Where Men Conduct and Women Twirl the Baton

Michael Zwiebach on April 8, 2014

Last summer, when a few famous conductors spouted off about women conductors, convinced that the profession was properly the domain of men, a fuss was made for the seemingly unending length of the news cycle. And when it was over, the issue went underground again. Last week, Jorma Panula, the 83-year-old Finn who has trained a number of famous conductors (including Susanna Mälkki) repeated the zombie idea to a Finnish broadcaster]. And just the other day, on Alex Ross’ blog, The Rest Is Noise, there was a link to the notice about the latest Solti Foundation award recipients — seven men and no women (38 of the Foundation’s 39 awardees have been men. According to Ross, Sara Jobin was the exception, in 2006).

Now, my first thought about this problem was that we’ve been here before — a couple of decades ago we were discussing whether women could be great composers; at this point, even a beginning list of highly successful, well-regarded women composers would take half the length of a newspaper column.

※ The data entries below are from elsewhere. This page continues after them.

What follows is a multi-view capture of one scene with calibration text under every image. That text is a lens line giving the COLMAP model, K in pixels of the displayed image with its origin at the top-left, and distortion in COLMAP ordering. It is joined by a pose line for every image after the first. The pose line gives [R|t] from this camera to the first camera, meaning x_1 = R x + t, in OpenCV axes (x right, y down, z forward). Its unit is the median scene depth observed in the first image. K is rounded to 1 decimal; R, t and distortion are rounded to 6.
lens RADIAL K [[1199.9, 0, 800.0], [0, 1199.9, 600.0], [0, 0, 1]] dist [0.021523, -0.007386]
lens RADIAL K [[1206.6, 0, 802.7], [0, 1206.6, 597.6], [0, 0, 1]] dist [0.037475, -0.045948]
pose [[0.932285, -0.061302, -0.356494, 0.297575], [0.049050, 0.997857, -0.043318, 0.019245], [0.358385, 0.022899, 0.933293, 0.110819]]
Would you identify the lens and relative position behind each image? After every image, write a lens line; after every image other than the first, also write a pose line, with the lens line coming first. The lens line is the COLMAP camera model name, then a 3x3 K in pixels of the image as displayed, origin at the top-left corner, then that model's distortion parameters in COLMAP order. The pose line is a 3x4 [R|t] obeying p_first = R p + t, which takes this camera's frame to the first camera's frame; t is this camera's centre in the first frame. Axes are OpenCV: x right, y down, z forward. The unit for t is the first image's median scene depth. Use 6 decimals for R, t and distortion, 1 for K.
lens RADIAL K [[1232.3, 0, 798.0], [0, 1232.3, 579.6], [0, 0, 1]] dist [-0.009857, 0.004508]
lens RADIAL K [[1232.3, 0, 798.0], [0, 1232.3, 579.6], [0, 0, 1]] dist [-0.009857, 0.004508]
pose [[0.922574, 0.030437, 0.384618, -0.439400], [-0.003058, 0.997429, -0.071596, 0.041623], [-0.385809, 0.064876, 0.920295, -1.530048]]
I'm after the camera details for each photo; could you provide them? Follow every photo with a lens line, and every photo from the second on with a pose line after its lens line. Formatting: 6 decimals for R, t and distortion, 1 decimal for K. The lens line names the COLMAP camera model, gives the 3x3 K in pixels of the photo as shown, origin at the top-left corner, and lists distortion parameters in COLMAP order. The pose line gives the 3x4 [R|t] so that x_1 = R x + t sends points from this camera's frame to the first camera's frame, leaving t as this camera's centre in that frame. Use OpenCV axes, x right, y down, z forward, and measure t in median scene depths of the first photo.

And let’s not forget the salvos that have been launched at the Vienna Philharmonic for its slow and grudging admission of women to its ranks.

In a sense, there is no difference between the difficulties women (and, just to be clear, people of color) have in gaining prestigious conducting gigs and the prejudices they face in directing big-budget films or Broadway musicals. (Julie Taymor broke the Broadway barrier with The Lion King in 1997. Women didn’t get to direct major movies until the late 1980s/early 1990s, and Kathryn Bigelow was famously the first woman to take home a best director Oscar, in 2010.)

But in another sense, the classical music world is special, because so many people in it are concerned with tradition — with preserving the old ways, while deprecating the new. If you think of the opera house and the symphony orchestra as the big-budget classical equivalents of Broadway musicals and “tent-pole” or “blockbuster” movies, you see the difference immediately. For most major opera companies and symphony orchestras, new works occupy a very small percentage of the organization’s artistic program and budget. And with the concentration on the older, classical repertory comes the associated prejudices in favor of continuity over change.

It would be hard to specify a single path that led today’s established women conductors to break through the professional barriers, and many will tell you they were simply lucky. But a number of them seem to have made a specialty of conducting new music (Mälkki, Sara Jobin, Marin Alsop, Nicole Paiement) or to have come from the early music subculture (Jane Glover, Jeanne Lamon, Jeanette Sorrell). They make their mark in the area outside the bastions of tradition, and eventually get invited into the big tent.

The Solti Foundation, by contrast, has found all but one of its conducting fellows this year from within the ranks of the assistant conductors of major symphony orchestras — in other words, the Foundation (by design) is assisting people who are already in traditional conducting careers. While this is laudable, women conductors (given what we observed above) are much less likely to be found in those positions. So, without meaning to perhaps, the Foundation contributes to the perception that conducting is a male sport, with women at the periphery.

In the end, conducting, like most things in the arts, is not quantifiable ... As Panula said, “This is purely a biological question.”

Tradition always seems to have an aura of inevitability about it. That’s why we’re reading about conductors who are openly skeptical of or resistant to women conductors speaking as if they’re just repeating an obvious truth. As Panula said, “This is purely a biological question.” And when the women conductors (including the one he has trained) end up paying no attention and becoming conductors anyway, that will just signify to the old guard the end of another tradition that should have been preserved.

In the end, conducting, like most things in the arts, is not quantifiable. Your ability is tested through a series of judgment calls that might involve the musicians you lead (or might not). Whether, and where, you’re hired will depend on an orchestra or opera company executive and a Board, which may (or may not) solicit good, professional advice. In that sense, everybody who has a career in conducting has been lucky.

But we know where this debate ends, because we’ve been here before. Women musicians are fully as capable as their male counterparts as instrumentalists, composers, rock stars, bandleaders, what have you. Conducting is just another musical activity, and as women dare to put themselves forward, arts organizations — those which are not so self-destructive as to ignore the talent of half the planet’s musicians — will begin to hand them the baton more often. And then tradition will bend and change, as it always has in classical music, as everywhere else in human history.